Render each line of the records below as a Markdown table with two columns, Row for the row number and Line for the line itself, skipping blank lines. Leave the pictures out of the answer.

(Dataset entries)
/---

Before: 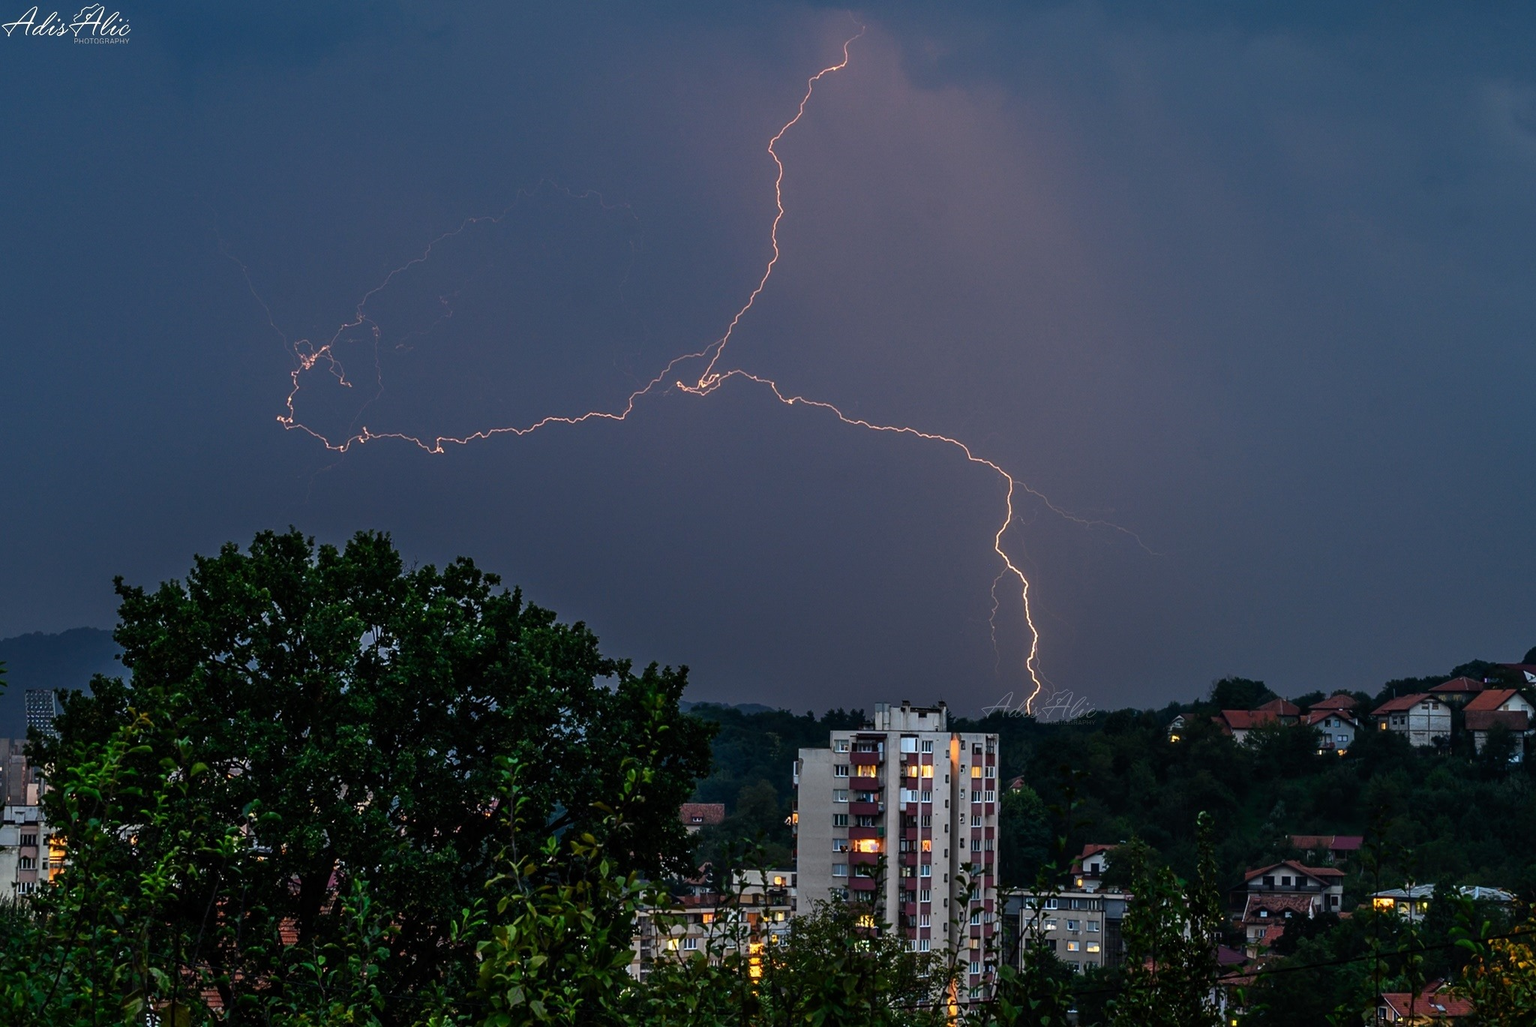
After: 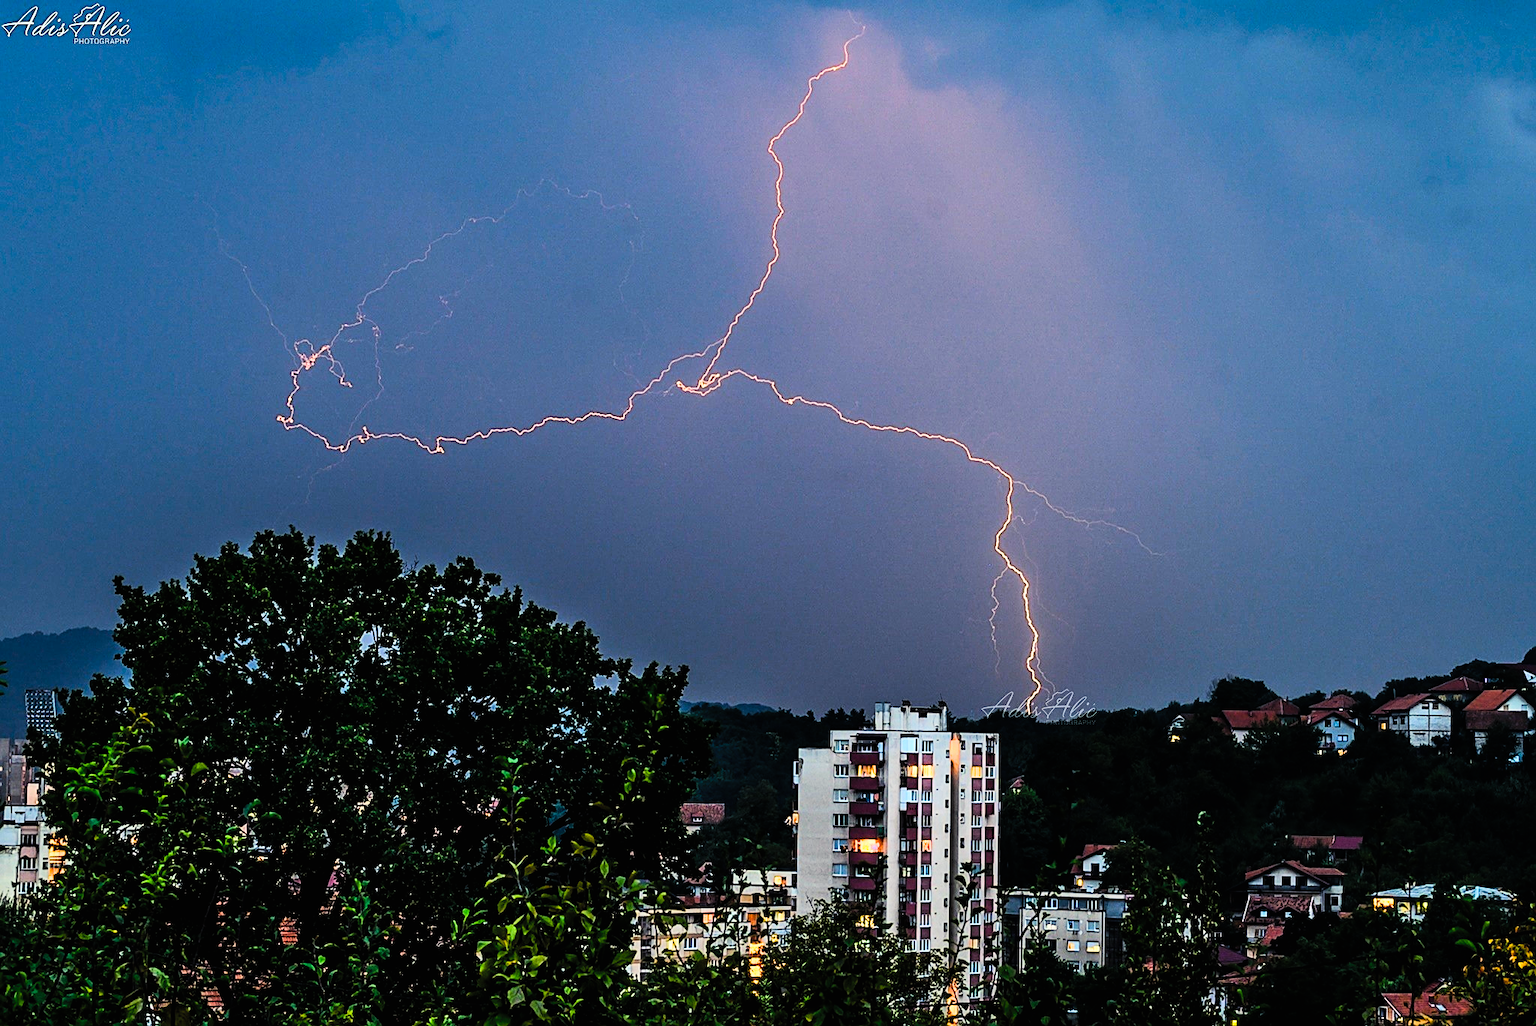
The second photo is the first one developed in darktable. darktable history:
contrast brightness saturation: contrast 0.198, brightness 0.166, saturation 0.221
color balance rgb: highlights gain › luminance 5.644%, highlights gain › chroma 2.616%, highlights gain › hue 92.24°, linear chroma grading › shadows -3.121%, linear chroma grading › highlights -4.379%, perceptual saturation grading › global saturation 0.091%, global vibrance 50.771%
tone equalizer: -8 EV -0.749 EV, -7 EV -0.733 EV, -6 EV -0.58 EV, -5 EV -0.41 EV, -3 EV 0.397 EV, -2 EV 0.6 EV, -1 EV 0.699 EV, +0 EV 0.778 EV, edges refinement/feathering 500, mask exposure compensation -1.57 EV, preserve details no
exposure: black level correction 0.001, exposure 0.5 EV, compensate highlight preservation false
filmic rgb: black relative exposure -7.65 EV, white relative exposure 4.56 EV, hardness 3.61, contrast 1.06
shadows and highlights: shadows 25.93, highlights -24.29
sharpen: on, module defaults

\---

• Task solution:
| Row | Line |
|---|---|
| 1 | Before:  |
| 2 | After:  |
| 3 | The second photo is the first one developed in darktable. darktable history: |
| 4 | contrast brightness saturation: contrast 0.198, brightness 0.166, saturation 0.221 |
| 5 | color balance rgb: highlights gain › luminance 5.644%, highlights gain › chroma 2.616%, highlights gain › hue 92.24°, linear chroma grading › shadows -3.121%, linear chroma grading › highlights -4.379%, perceptual saturation grading › global saturation 0.091%, global vibrance 50.771% |
| 6 | tone equalizer: -8 EV -0.749 EV, -7 EV -0.733 EV, -6 EV -0.58 EV, -5 EV -0.41 EV, -3 EV 0.397 EV, -2 EV 0.6 EV, -1 EV 0.699 EV, +0 EV 0.778 EV, edges refinement/feathering 500, mask exposure compensation -1.57 EV, preserve details no |
| 7 | exposure: black level correction 0.001, exposure 0.5 EV, compensate highlight preservation false |
| 8 | filmic rgb: black relative exposure -7.65 EV, white relative exposure 4.56 EV, hardness 3.61, contrast 1.06 |
| 9 | shadows and highlights: shadows 25.93, highlights -24.29 |
| 10 | sharpen: on, module defaults |